28 luglio 2015

Su Giorgio Manganelli



nota di Davide Pugnana

Nella saggistica italiana, pochi hanno avuto il senso della forma e della "sprezzatura" nel cesello come Giorgio Manganelli. Ogni sua pagina sembra uscita dal lavorio di un maestro orologiaio, nel senso che sul suo tavolo il meccanismo della lingua non aveva segreti, e dove l'intuizione finiva iniziava l'artigianato di alto bordo.

Lo ricordava anche Pietro Citati. Il quale diceva, a mo di confronto, che parlando, Calvino si inceppava, si interrompeva, emetteva frammenti e rottami aforistici:
… ma Manganelli parlava superbamente. Non ho mai ascoltato nessuno parlare così. Come un grande padre predicatore o un papa rinascimentale o un diplomatico secentesco, ostentava gerundi, participi presenti, parole rare, proposizioni subordinate dentro altre proposizioni subordinate, piuccheperfetti, con una esattissima consecutio temporum, nutrendosi avidamente di parole sanguinanti arrosti di sostantivi, colorati contorni di aggettivi, folleggianti salse di verbi e di avverbi. Lo straordinario era che, in lui, il pensiero più sottile e complicato diventava subito, senza un attimo di incertezza e di dubbio, forma verbale: a tal punto la sua mente era dominata dall'istinto formale.

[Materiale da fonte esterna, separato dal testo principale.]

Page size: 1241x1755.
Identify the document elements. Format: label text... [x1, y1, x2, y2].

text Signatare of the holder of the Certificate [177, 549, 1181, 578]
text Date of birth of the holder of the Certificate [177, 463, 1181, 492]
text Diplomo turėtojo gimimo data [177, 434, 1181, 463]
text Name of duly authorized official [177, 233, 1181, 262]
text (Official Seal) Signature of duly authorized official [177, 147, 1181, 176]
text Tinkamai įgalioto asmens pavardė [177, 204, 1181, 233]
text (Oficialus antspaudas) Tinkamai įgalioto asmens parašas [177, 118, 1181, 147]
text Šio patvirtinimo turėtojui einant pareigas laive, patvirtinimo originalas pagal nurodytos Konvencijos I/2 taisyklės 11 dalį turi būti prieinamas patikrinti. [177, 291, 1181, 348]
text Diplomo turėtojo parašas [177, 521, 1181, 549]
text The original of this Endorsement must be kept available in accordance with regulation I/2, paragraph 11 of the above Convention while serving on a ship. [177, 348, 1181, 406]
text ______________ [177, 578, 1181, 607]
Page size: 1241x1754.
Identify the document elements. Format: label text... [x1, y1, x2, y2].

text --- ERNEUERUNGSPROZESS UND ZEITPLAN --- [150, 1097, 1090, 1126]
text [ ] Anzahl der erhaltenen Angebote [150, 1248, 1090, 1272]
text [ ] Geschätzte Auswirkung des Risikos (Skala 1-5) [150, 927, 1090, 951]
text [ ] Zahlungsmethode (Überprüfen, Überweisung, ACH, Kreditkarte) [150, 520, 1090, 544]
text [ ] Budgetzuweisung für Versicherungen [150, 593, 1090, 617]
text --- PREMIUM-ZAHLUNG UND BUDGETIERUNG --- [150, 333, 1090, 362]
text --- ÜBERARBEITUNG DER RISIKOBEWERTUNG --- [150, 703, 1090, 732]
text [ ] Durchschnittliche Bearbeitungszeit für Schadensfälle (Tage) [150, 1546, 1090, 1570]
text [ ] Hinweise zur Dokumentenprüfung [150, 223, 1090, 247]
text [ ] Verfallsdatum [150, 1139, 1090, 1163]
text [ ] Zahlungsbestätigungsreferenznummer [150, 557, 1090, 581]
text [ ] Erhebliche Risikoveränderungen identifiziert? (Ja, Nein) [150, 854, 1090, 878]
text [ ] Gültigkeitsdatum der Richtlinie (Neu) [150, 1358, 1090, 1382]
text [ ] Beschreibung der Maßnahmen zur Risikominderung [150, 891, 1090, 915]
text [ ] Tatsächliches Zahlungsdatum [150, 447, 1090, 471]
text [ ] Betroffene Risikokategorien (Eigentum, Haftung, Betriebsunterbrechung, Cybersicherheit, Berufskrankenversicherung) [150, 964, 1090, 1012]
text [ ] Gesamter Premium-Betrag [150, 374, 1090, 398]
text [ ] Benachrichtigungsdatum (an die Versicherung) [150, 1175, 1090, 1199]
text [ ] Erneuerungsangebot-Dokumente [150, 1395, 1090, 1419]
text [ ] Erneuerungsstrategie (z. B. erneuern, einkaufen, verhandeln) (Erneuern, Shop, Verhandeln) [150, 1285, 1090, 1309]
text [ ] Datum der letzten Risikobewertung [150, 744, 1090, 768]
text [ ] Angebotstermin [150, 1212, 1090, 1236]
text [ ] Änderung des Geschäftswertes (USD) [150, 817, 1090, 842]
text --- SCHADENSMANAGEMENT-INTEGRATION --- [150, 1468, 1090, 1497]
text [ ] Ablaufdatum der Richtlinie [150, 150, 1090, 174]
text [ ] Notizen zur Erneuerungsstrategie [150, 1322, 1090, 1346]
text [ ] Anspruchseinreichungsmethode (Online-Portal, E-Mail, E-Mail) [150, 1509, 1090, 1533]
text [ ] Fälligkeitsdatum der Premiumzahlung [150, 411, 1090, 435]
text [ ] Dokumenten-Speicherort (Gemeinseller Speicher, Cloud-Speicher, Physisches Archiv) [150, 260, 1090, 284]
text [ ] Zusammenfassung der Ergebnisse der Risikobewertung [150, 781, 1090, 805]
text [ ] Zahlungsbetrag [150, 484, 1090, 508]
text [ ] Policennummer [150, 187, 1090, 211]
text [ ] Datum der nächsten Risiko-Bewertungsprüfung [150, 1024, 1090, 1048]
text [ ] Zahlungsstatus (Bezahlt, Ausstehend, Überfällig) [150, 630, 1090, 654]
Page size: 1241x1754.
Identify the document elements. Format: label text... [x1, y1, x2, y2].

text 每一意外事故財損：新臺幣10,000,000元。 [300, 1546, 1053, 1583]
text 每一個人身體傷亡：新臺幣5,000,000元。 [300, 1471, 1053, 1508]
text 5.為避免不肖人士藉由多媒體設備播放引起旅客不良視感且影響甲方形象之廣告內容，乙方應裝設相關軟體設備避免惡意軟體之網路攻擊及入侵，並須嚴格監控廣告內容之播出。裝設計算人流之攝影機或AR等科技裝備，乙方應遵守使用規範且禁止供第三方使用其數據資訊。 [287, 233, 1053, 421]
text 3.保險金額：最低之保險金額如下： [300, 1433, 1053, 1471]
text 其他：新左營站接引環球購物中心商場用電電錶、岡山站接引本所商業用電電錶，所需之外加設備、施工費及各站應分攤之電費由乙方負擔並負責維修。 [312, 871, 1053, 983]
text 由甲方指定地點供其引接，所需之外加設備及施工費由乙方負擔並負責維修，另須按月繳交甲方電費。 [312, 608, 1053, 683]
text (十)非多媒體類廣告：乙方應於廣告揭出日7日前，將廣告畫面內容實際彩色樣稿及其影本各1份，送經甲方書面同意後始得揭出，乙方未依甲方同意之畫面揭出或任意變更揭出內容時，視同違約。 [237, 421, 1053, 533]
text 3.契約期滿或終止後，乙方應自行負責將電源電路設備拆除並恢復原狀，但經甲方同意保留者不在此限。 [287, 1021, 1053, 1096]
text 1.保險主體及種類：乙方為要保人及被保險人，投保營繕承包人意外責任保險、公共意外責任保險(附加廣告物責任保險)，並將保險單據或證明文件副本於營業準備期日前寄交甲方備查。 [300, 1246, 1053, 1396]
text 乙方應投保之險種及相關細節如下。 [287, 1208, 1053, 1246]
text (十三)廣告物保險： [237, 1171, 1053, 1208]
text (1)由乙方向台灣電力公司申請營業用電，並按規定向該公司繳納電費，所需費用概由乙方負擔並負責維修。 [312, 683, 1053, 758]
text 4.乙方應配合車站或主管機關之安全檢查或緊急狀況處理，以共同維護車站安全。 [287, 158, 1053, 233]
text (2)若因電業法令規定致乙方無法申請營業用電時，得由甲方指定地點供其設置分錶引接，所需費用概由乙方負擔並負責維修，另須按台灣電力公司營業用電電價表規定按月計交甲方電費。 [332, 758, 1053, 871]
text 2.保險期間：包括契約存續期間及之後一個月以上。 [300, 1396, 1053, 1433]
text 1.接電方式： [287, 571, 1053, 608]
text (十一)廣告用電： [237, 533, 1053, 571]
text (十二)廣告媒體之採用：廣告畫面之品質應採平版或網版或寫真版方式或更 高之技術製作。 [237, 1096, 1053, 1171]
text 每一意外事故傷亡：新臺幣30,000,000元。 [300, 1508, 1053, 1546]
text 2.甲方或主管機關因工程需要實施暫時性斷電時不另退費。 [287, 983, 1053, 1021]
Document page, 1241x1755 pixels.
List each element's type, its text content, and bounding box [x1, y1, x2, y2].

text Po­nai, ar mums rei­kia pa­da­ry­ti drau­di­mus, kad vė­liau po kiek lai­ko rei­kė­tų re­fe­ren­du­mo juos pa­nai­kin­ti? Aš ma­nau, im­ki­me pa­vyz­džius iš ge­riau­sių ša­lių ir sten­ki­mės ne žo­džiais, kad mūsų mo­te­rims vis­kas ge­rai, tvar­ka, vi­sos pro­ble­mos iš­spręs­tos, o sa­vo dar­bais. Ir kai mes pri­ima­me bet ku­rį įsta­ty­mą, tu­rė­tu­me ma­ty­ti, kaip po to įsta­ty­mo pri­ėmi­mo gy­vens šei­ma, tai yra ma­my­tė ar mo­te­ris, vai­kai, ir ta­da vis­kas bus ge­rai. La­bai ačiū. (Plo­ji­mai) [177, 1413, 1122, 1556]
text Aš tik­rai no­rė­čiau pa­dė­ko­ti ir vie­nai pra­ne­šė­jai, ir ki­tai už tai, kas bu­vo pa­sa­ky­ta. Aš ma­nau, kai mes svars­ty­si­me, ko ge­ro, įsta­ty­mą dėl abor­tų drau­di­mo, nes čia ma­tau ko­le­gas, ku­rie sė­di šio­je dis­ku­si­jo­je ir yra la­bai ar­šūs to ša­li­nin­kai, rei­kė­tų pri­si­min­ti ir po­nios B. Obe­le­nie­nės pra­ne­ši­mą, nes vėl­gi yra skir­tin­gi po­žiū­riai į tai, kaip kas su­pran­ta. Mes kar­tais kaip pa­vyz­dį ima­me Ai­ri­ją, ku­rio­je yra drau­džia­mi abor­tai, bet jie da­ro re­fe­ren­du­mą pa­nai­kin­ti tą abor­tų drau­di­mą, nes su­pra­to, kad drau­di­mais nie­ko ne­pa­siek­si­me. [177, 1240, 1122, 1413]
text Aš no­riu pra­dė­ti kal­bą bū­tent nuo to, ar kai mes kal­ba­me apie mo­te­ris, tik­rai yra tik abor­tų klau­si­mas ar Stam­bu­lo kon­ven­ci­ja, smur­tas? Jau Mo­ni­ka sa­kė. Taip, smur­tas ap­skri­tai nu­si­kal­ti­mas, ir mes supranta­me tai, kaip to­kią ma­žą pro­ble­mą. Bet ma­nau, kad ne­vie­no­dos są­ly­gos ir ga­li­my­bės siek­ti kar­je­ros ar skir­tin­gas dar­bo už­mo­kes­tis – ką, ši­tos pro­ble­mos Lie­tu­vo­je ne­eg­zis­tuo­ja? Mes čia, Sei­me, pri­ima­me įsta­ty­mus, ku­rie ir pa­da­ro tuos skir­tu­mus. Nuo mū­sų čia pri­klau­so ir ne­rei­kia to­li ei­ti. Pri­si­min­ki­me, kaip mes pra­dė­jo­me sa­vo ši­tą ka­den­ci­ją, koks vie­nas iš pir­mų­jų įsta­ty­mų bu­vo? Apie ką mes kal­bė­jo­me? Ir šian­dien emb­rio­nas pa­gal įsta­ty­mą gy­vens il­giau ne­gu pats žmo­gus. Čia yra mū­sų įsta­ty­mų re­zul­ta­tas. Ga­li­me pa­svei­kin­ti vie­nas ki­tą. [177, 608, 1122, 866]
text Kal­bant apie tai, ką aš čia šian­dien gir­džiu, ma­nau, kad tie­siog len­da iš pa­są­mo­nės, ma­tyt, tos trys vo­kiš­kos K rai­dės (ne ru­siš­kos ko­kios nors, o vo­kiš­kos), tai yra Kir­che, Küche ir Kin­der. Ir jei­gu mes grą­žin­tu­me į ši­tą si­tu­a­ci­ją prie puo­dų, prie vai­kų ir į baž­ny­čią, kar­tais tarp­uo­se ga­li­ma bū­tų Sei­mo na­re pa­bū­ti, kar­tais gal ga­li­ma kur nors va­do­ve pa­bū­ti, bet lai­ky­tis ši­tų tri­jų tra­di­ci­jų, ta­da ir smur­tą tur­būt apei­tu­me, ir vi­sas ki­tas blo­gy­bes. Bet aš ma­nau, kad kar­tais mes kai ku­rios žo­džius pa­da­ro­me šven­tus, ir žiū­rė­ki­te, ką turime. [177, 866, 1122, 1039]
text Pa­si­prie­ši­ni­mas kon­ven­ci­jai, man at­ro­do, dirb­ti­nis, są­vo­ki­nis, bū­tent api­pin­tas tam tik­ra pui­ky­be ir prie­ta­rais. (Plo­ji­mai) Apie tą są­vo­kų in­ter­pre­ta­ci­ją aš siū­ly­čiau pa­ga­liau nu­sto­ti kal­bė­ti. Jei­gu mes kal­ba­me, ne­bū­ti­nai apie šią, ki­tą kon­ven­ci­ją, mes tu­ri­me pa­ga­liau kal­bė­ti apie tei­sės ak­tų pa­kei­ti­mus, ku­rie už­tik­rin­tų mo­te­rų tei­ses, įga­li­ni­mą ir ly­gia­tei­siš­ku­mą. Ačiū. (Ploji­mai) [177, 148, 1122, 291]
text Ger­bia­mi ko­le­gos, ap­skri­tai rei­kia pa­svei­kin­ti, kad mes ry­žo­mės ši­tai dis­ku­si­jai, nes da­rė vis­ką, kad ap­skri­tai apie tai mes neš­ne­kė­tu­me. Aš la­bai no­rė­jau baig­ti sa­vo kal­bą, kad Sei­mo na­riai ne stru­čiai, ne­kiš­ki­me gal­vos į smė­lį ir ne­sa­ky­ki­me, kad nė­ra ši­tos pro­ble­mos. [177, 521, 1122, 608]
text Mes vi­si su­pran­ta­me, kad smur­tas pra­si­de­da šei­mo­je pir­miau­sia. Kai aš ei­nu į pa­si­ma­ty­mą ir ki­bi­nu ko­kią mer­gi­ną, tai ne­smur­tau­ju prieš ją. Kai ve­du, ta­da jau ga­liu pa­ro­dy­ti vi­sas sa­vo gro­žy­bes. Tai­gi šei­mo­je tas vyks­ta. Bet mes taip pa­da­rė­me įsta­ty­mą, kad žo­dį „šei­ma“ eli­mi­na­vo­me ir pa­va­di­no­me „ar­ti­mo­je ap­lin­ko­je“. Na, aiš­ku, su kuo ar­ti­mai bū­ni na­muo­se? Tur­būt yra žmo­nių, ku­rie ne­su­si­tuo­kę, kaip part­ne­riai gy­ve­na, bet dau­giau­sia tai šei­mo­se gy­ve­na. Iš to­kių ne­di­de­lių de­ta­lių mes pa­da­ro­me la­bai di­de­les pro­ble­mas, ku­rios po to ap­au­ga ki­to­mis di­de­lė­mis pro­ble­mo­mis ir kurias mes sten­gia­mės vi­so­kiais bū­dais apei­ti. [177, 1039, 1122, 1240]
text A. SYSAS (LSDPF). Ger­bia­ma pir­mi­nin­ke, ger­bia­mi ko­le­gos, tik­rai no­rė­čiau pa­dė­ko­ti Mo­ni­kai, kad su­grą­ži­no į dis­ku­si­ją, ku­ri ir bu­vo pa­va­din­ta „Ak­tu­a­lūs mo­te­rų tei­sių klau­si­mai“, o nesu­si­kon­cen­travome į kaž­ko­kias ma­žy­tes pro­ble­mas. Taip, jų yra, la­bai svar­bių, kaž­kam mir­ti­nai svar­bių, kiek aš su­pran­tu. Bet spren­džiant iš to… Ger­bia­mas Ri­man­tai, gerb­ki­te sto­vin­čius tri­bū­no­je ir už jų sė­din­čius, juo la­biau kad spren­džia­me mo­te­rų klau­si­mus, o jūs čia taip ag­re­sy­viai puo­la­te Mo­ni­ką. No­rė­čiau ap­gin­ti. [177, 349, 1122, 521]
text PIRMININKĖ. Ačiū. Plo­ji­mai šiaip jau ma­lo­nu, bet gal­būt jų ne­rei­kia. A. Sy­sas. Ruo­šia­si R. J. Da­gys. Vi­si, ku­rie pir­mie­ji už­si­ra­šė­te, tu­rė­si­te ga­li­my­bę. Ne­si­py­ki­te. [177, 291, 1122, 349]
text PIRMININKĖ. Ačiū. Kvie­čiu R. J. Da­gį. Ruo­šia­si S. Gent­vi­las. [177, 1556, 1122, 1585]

Questo eloquio splendidamente rotondo si rispecchia nel ritmo della pagina scritta.
Un esempio può essere questo brano di recensione/saggio ai "Tre moschettieri":
 “Ma quando il libro è finito, e i personaggi, i vivi e i morti, si sono congelati dai nostri applausi, abbiamo la subitanea sensazione che qualcosa si corrompa e si disfaccia; di un libro corposo ed aggressivo resta un vortice di ceneri. A questo punto, possiamo porci la domanda: che cosa, esattamente, non resta nelle nostre menti, a lettura conclusa? Non resta la geometria, la disposizione astratta, il disegno segreto, quella sorta di clandestino acrostico, indovinato ma non mai decifrato, che talora rende eterna, nella mente del lettore, la "forma " di un libro di cui ogni dato sensibile sia stato consumato dall'oblio.